Little Richard Live! 20 Super Hits is a recording of a live-in-studio performance by Little Richard. Recorded at the Jack Clement Studio in Nashville before an audience, the album featured remakes of twenty of his Specialty Records tracks. Counting the live takes on this album, this was the second time that Richard had rerecorded his 1950s hits in studio. These August 1976 sessions and an early 1990s session with Japanese guitarist Masayoshi Takanakka are the last times that Penniman would re-record his 1950s hits for an album before his death in May 2020. Alternate takes from these sessions are found on a full stereo "Audiophile" album from 1980.

==History==
Just prior to recording Little Richard Live!, Richard appeared in the film The London Rock and Roll Show and on piano for two tracks on the Bachman–Turner Overdrive album Head On. Richard was approached by Stan Shulman in 1976, and after negotiations Richard finally agreed to the sessions – he had already made his decision to leave rock and roll for the second time. After recording this album for K-Tel, Penniman did not return to a recording studio until 1979, where he recorded gospel music for the World label.
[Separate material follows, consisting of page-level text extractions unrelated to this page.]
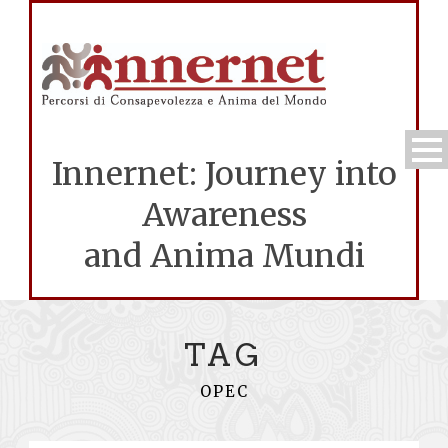
Innernet: Journey into
Awareness
and Anima Mundi
TAG
OPEC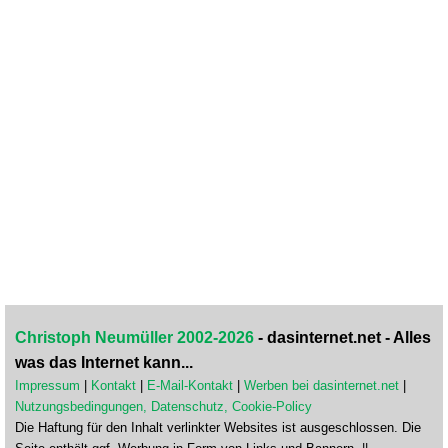
Christoph Neumüller 2002-2026
- dasinternet.net - Alles
was das Internet kann...
Impressum
|
Kontakt
|
E-Mail-Kontakt
|
Werben bei dasinternet.net
|
Nutzungsbedingungen, Datenschutz, Cookie-Policy
Die Haftung für den Inhalt verlinkter Websites ist ausgeschlossen. Die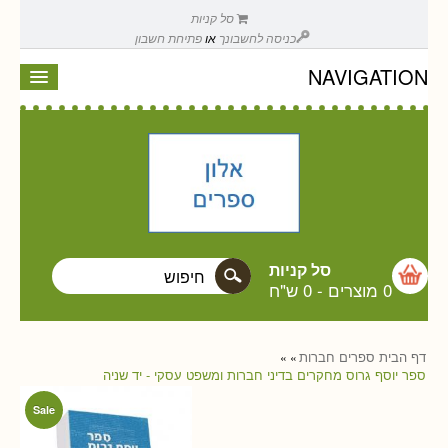
סל קניות
כניסה לחשבונך
או
פתיחת חשבון
NAVIGATION
סל קניות
0 מוצרים
-
0 ש"ח
דף הבית
ספרים
חברות
»
»
ספר יוסף גרוס מחקרים בדיני חברות ומשפט עסקי - יד שניה
Sale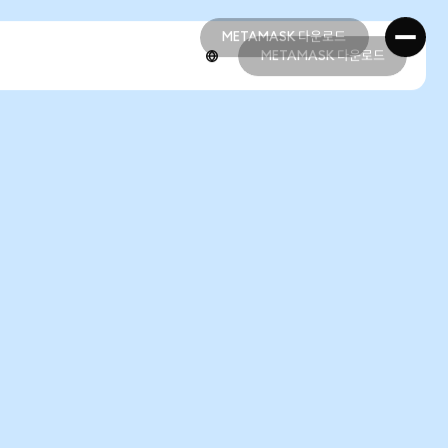
METAMASK 다운로드
METAMASK 다운로드
METAMASK 다운로드
METAMASK 다운로드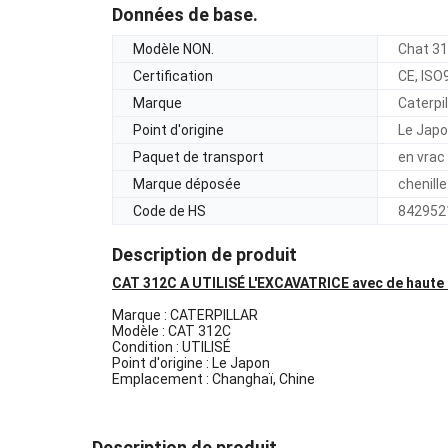
Données de base.
Modèle NON.
Chat 3
Certification
CE, ISO
Marque
Caterpil
Point d'origine
Le Jap
Paquet de transport
en vrac
Marque déposée
chenille
Code de HS
842952
Description de produit
CAT 312C A UTILISÉ L'EXCAVATRICE avec de haute qua
Marque : CATERPILLAR
Modèle : CAT 312C
Condition : UTILISÉ
Point d'origine : Le Japon
Emplacement : Changhaï, Chine
Description de produit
Penniman reflected on this during an interview for UK music show The Tube in 1985, where he told presenter Jools Holland, "I gave up rock and roll in 1976. I had a lot of death in my family, my brother fell dead, he had a heart attack, he was thirty-two years old. I had another friend who got shot in the head, another friend of mine got cut up with a butcher knife, another friend of mine had a heart attack, then my mother died. Then my nephew shot himself in the head, and so I decided I would just give my life to being an evangelist."

==Track listing==
(some tracks have been issued as alternate takes)

1. "The Girl Can't Help It"
2. "Rip It Up"
3. "Send Me Some Lovin'"
4. "Bama Lama Bama Loo"
5. "She's Got It"
6. "Can't Believe You Wanna Leave"
7. "Long Tall Sally"
8. "Jenny, Jenny"
9. "Good Golly, Miss Molly"
10. "Lucille"
11. "Keep A-Knockin'"
12. "All Around the World"
13. "True Fine Mama"
14. "Ready Teddy"
15. "By the Light of the Silvery Moon"
16. "Slippin' and Slidin'"
17. "Baby Face"
18. "Ooh! My Soul"
19. "Miss Ann"
20. "Tutti Frutti"

==Personnel==
- Little Richard – vocals, piano
- Dennis Brownside – piano
- Eddie Bayers – drums
- Jack Jackson – bass guitar
- Paul Worley – guitar
- Pat Patnik – guitar
- Don Jackson – saxophone

According to K-Tel Records, it is not known whether Richard also played piano on these tracks.